ACV

6.2. Loonwaarborg

De werknemer heeft recht op doorbetaling van zijn loon als hij beroep doet op klein verlet. De loonwaarborg is echter afhankelijk van de verwittiging van de werkgever door de werknemer. Dit moet in principe vooraf gebeuren. Wanneer dit door de concrete omstandigheden onmogelijk is, moet de werkgever zo spoedig mogelijk verwittigd worden. Bovendien is er alleen recht op loon als er loonverlies zou zijn. Dit betekent dat:

  • wanneer bepaalde gebeurtenissen plaatshebben buiten de normale werktijd (bv. op een zondag, tijdens de jaarlijkse vakantie of een andere schorsing van de overeenkomst zoals arbeidsongeschiktheid, loopbaanonderbreking enz.) dit tot gevolg kan hebben dat er geen recht is op klein verlet;
  • een vakantieperiode niet verlengd wordt naar aanleiding van gebeurtenissen die zich tijdens die vakantieperiode voordoen;
  • het niet toegelaten is om het gewaarborgd dagloon (artikel 27 AOW) dat in bepaalde gevallen verschuldigd is, bv. wanneer een werknemer het werk moet staken omdat hij van het overlijden van een naaste verwante verwittigd wordt, aan te rekenen op de periode van klein verlet wegens overlijden van een nabij familielid. [486]

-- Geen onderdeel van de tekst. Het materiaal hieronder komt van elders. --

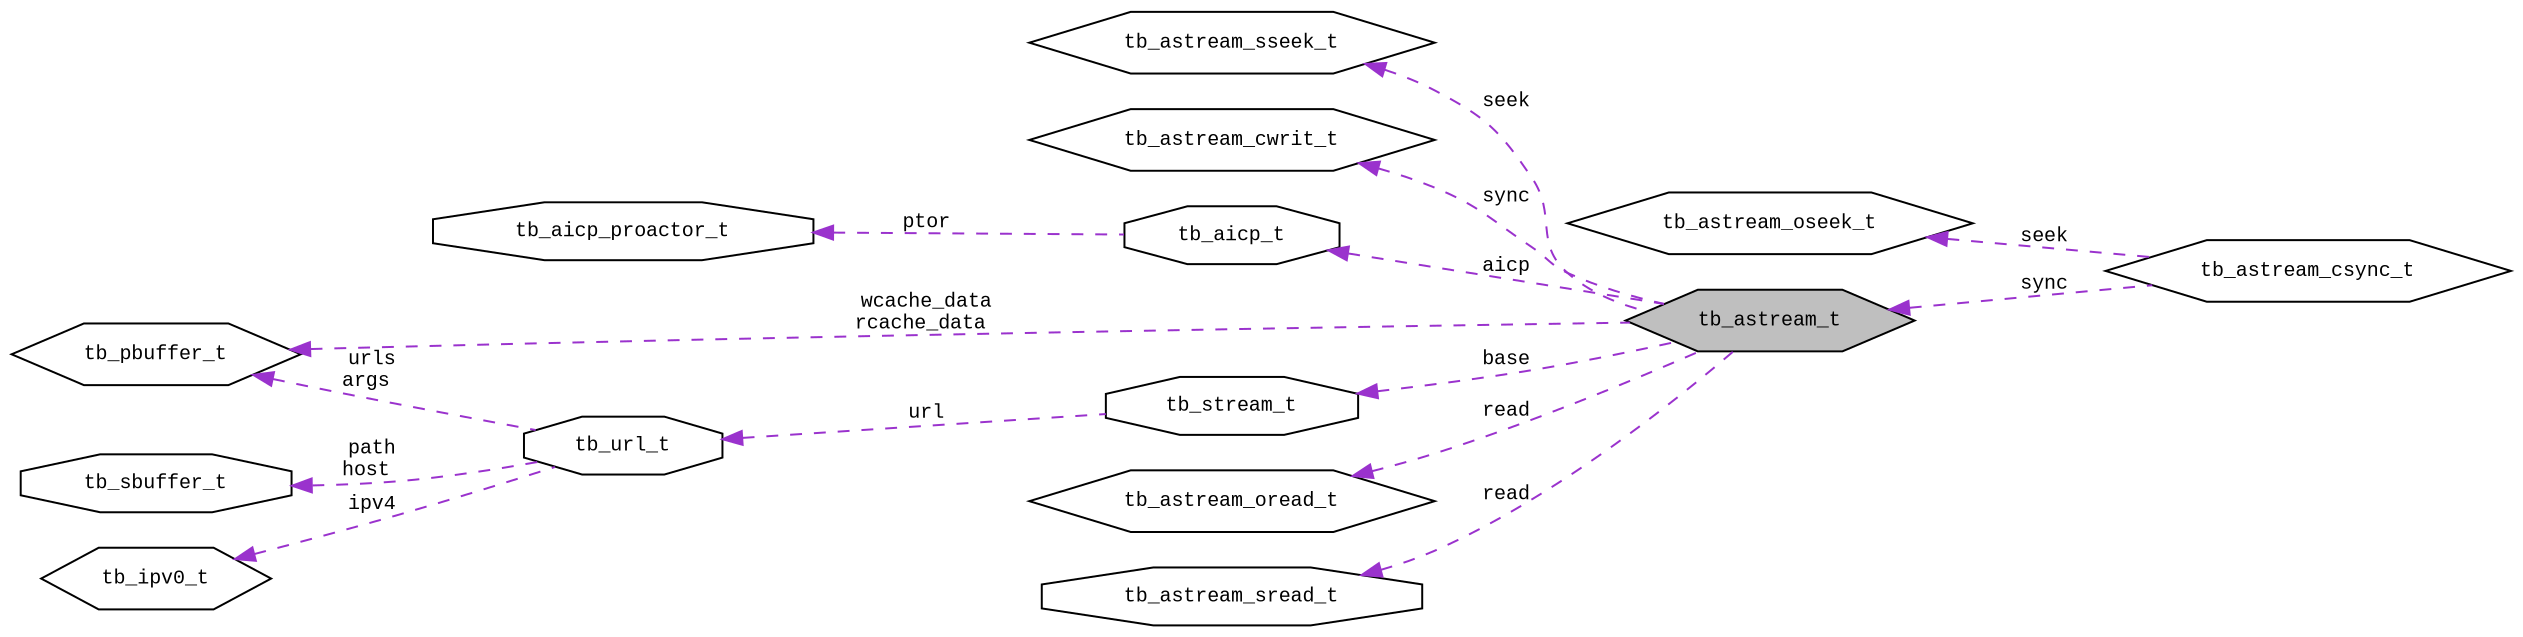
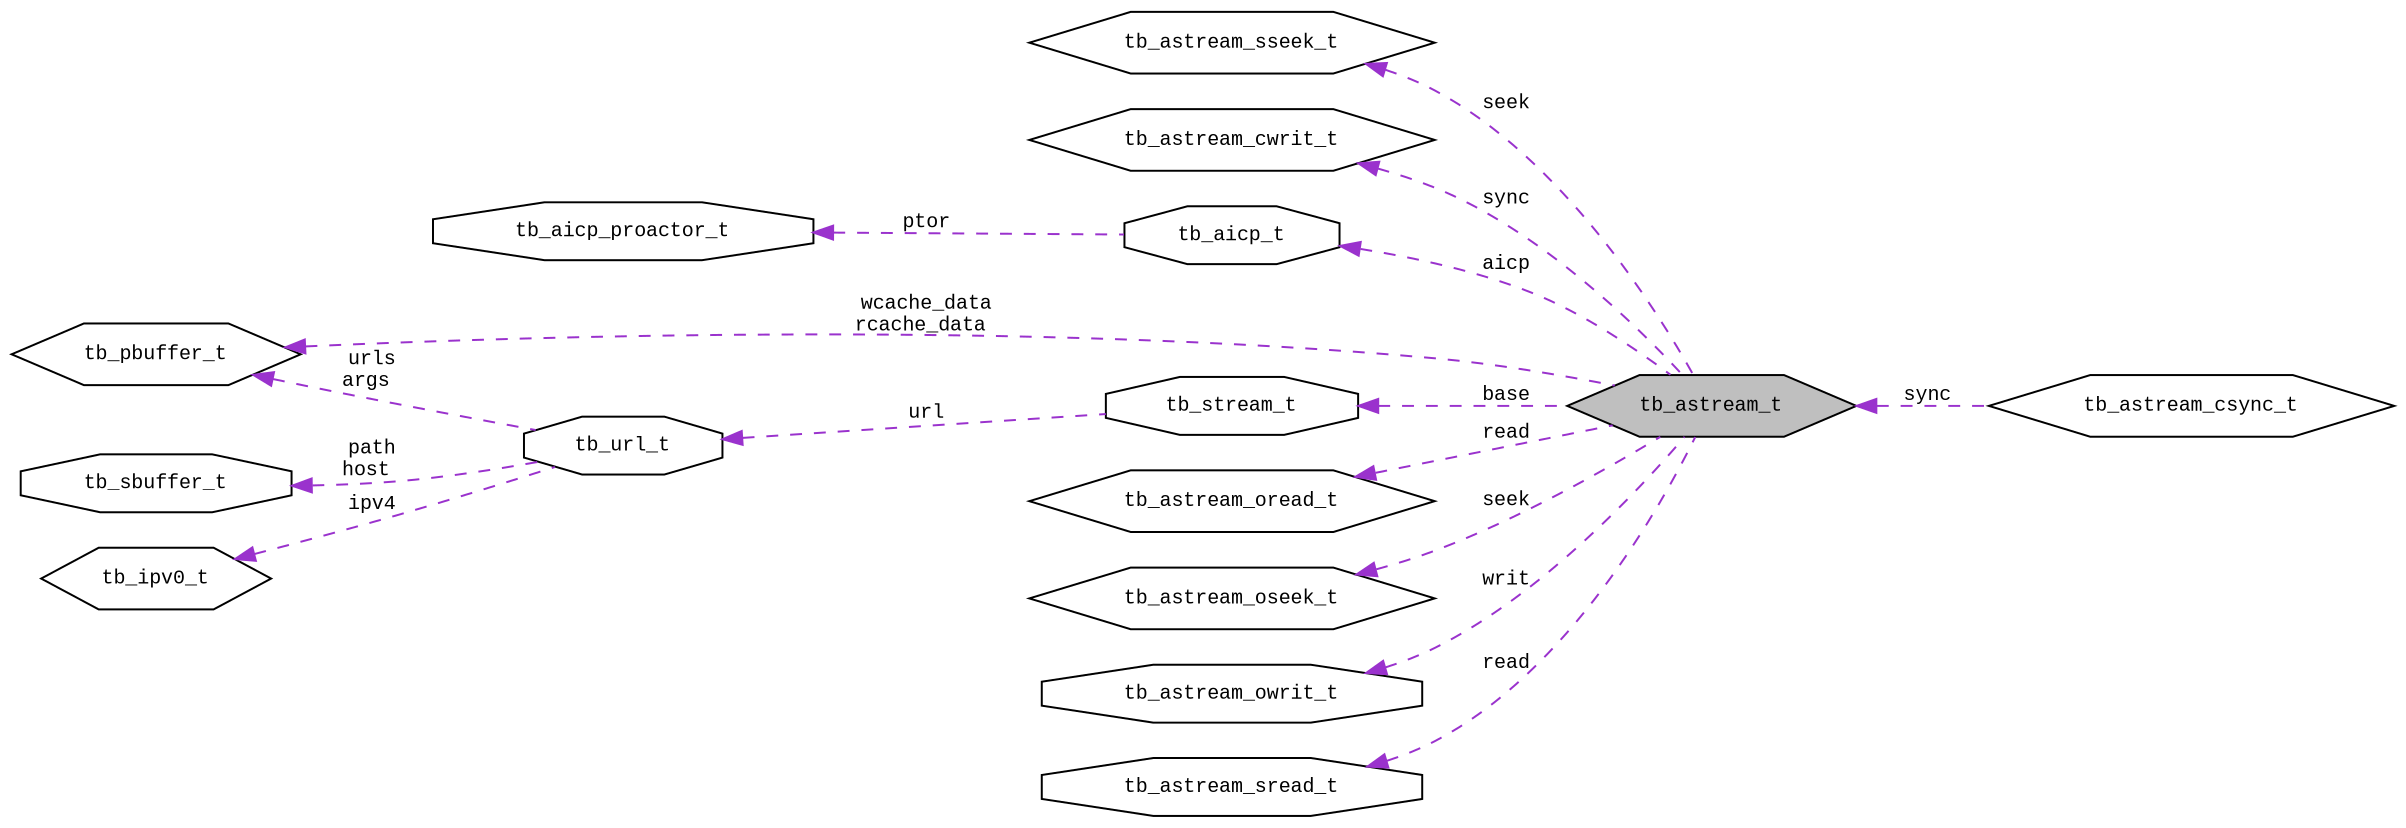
  digraph {
    fontname="Liberation Mono"
    rankdir=LR
    node [color=black fillcolor=white fontname="Liberation Mono" fontsize=10 shape=hexagon style=filled]
    edge [color=darkorchid3 dir=back fontname="Liberation Mono" fontsize=10 labelfontname=CourierNew labelfontsize=10 style=dashed]
    n1 [fillcolor=grey75 fontcolor=black height=0.2 label=tb_astream_t width=0.4]
    n2 [height=0.2 label=tb_astream_csync_t width=0.4]
    n3 [height=0.2 label=tb_astream_sseek_t width=0.4]
    n4 [height=0.2 label=tb_astream_cwrit_t width=0.4]
    n5 [height=0.2 label=tb_aicp_t shape=octagon width=0.4]
    n6 [height=0.2 label=tb_aicp_proactor_t shape=octagon width=0.4]
    n7 [height=0.2 label=tb_pbuffer_t width=0.4]
    n8 [height=0.2 label=tb_url_t shape=octagon width=0.4]
    n9 [height=0.2 label=tb_stream_t shape=octagon width=0.4]
    n10 [height=0.2 label=tb_astream_oread_t width=0.4]
    n11 [height=0.2 label=tb_astream_oseek_t width=0.4]
+   n12 [height=0.2 label=tb_astream_owrit_t shape=octagon width=0.4]
    n13 [height=0.2 label=tb_sbuffer_t shape=octagon width=0.4]
    n14 [height=0.2 label=tb_ipv0_t width=0.4]
    n15 [height=0.2 label=tb_astream_sread_t shape=octagon width=0.4]
    n1 -> n2 [label=" sync"]
    n3 -> n1 [label=" seek"]
    n4 -> n1 [label=" sync"]
    n5 -> n1 [label=" aicp"]
    n6 -> n5 [label=" ptor"]
    n7 -> n1 [label=" wcache_data\nrcache_data"]
    n7 -> n8 [label=" urls\nargs"]
    n8 -> n9 [label=" url"]
    n9 -> n1 [label=" base"]
    n10 -> n1 [label=" read"]
-   n11 -> n2 [label=" seek"]
+   n11 -> n1 [label=" seek"]
+   n12 -> n1 [label=" writ"]
    n13 -> n8 [label=" path\nhost"]
    n14 -> n8 [label=" ipv4"]
    n15 -> n1 [label=" read"]
  }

In artikel 30 spreekt de Arbeidsovereenkomstenwet over het ‘normaal loon’. Dit is voor werklieden uitdrukkelijk geregeld in artikel 56, eerste lid AOW. Hier wordt verwezen naar de berekening van het loon voor een feestdag. Of dit voor bedienden ook zo is, is niet zo duidelijk. [487]

Een bijzondere omstandigheid inzake loonwaarborg doet zich voor indien de werknemer aansluitend op het klein verlet wegens overlijden van de echtgeno(o)t(e), de samenwonende partner, van een kind van de werknemer of van de echtgeno(o)t(e) of samenwonende partner ziek wordt. In bepaalde gevallen zal er dan immers een aanrekening gebeuren op de wettelijke periode van gewaarborgd loon wegens arbeidsongeschiktheid.

Meer bepaald zal er van een aanrekening sprake zijn wanneer de werknemer aansluitend op de eerste, tweede of derde dag rouwverlof, een of meerdere opeenvolgende dagen bijkomend rouwverlof (max. 7) opneemt en onmiddellijk daarna ziek wordt. De aanrekening zal tot gevolg hebben dat de wettelijke periode van gewaarborgd loon wegens arbeidsongeschiktheid wordt ingekort met het aantal dagen bijkomend verlof dat de werknemer onder die voorwaarden opnam. Er gebeurt echter géén aanrekening met betrekking tot de bijkomende dagen rouwverlof die worden toegekend in het kader van een conventionele regeling zoals bijvoorbeeld een sectorale cao. [488]

Laatst aangepast op: 04-07-2023

    J. HERMAN meent, alvast voor het kort verzuim, dat dit wel zo is: Schorsing van de individuele arbeidsovereenkomst 2010, ICA-reeks algemene reeks nr. 5, Brugge, die Keure, 2010, 17, nr. 31. In dezelfde zin: W. Van Eeckhoutte, Sociaal Compendium 2019-2020, Mechelen, Kluwer, 2019, 2128-2129, nr. 3795.